AI workloads are already costly as a result of excessive value of renting GPUs and the related power consumption. Reminiscence bandwidth points make issues worse. When reminiscence lags, workloads take longer to course of. Longer runtimes lead to greater prices, as cloud companies cost based mostly on hourly utilization. Basically, reminiscence inefficiencies improve the time to compute, turning what ought to be cutting-edge efficiency right into a monetary headache.

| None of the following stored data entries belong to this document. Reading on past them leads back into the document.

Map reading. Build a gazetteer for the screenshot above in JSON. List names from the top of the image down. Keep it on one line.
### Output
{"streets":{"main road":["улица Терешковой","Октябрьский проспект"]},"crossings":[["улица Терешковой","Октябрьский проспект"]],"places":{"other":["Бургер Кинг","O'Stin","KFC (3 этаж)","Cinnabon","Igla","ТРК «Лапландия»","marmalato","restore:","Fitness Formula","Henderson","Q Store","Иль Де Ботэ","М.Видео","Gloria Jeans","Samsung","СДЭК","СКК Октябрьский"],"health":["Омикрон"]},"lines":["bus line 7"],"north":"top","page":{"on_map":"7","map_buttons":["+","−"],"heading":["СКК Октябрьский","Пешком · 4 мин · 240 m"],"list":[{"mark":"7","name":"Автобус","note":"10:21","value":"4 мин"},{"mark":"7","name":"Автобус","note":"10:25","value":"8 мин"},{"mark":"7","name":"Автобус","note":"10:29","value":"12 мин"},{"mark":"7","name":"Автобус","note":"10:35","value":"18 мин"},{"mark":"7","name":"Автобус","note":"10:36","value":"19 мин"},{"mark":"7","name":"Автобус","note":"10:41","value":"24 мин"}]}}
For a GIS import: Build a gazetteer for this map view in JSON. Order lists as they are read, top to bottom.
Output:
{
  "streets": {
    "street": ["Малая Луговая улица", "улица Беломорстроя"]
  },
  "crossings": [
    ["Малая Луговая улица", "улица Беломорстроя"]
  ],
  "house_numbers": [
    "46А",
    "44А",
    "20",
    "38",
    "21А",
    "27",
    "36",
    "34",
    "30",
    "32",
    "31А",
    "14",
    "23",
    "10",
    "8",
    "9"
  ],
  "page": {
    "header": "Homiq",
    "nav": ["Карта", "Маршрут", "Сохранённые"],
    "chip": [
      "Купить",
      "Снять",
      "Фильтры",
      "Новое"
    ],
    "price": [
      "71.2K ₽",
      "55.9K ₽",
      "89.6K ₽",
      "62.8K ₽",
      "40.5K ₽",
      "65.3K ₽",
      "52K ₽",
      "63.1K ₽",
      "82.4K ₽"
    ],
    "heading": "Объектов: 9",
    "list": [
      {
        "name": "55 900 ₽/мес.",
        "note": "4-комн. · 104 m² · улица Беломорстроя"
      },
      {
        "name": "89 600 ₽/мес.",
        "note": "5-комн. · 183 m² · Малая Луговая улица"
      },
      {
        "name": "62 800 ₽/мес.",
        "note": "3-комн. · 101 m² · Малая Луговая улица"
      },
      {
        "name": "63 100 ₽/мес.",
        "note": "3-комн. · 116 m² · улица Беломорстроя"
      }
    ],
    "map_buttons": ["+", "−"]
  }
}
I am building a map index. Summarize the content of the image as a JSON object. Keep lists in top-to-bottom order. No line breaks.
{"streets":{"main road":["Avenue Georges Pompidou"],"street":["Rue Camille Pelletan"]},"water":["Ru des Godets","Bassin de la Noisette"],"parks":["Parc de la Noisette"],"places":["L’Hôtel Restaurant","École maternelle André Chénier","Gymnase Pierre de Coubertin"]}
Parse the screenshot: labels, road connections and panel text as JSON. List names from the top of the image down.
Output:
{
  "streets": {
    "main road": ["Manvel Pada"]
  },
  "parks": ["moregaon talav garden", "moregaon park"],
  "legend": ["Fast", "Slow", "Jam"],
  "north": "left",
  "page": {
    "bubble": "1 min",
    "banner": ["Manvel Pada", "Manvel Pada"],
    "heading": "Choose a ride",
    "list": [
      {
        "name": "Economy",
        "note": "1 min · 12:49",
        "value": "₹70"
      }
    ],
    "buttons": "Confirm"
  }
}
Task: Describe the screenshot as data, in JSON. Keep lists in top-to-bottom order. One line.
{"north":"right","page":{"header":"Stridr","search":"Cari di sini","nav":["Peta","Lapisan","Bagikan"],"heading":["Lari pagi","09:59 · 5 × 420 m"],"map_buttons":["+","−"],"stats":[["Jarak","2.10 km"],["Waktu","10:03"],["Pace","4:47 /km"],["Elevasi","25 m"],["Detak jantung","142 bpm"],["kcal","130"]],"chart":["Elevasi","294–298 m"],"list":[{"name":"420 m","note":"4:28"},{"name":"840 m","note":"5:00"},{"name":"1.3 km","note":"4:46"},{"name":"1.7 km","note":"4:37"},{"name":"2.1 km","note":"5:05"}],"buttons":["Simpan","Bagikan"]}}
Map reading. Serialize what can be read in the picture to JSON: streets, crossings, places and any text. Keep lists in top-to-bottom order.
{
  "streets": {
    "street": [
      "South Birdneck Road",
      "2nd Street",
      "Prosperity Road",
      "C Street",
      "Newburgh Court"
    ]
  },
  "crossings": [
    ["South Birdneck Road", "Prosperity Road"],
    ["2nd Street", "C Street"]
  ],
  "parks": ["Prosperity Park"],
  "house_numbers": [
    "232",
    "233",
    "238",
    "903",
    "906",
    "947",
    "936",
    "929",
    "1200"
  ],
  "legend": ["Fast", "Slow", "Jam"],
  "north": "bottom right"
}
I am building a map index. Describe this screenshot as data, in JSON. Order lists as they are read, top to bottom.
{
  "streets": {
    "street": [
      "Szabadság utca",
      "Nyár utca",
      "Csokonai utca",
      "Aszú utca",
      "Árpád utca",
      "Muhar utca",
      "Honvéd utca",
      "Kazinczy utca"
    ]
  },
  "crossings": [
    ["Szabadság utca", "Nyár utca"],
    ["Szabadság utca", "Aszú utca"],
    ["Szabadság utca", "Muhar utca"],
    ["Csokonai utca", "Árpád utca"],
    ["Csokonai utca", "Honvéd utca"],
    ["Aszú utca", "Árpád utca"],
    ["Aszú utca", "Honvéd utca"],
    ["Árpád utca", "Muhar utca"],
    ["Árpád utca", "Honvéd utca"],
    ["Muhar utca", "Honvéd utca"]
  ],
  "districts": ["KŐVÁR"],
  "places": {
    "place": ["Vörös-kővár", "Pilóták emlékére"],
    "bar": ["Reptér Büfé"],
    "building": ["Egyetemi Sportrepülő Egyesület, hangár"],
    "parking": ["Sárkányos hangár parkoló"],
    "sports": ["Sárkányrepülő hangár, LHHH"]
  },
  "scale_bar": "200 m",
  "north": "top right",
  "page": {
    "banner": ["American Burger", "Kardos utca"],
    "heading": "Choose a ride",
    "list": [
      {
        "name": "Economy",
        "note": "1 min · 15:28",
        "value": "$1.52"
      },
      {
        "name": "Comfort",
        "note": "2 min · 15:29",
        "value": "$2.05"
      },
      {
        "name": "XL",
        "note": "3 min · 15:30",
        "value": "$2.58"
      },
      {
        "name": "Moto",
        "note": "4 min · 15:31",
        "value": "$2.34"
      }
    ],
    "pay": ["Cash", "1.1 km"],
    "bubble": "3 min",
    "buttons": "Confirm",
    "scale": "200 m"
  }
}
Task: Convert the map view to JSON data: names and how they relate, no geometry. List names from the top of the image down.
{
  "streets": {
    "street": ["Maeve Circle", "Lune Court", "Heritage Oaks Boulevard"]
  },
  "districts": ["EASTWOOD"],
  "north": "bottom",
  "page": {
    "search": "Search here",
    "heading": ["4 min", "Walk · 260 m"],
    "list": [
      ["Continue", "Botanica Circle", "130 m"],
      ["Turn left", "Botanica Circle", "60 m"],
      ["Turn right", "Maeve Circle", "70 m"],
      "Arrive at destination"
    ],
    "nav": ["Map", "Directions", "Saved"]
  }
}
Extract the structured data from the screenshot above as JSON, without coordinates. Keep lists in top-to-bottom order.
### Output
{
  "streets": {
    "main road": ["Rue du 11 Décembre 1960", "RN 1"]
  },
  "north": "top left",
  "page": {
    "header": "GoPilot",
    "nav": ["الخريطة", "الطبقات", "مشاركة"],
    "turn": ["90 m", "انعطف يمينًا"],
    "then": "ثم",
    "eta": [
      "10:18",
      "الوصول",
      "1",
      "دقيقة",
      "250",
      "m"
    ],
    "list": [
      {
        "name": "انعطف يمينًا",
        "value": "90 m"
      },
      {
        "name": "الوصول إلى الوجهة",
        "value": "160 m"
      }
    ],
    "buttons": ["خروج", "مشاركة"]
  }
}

Keep in mind that the efficiency of an AI system isn’t any higher than its weakest hyperlink. Regardless of how superior the processor is, restricted reminiscence bandwidth or storage entry can prohibit total efficiency. Even worse, if cloud suppliers fail to obviously talk the issue, clients won’t understand {that a} reminiscence bottleneck is decreasing their ROI.
Will public clouds repair the issue?
Cloud suppliers are actually at a essential juncture. In the event that they wish to stay the go-to platform for AI workloads, they’ll want to handle reminiscence bandwidth head-on—and rapidly. Proper now, all main gamers, from AWS to Google Cloud and Microsoft Azure, are closely advertising the newest and biggest GPUs. However GPUs alone received’t remedy the issue except paired with developments in reminiscence efficiency, storage, and networking to make sure a seamless information pipeline for AI workloads.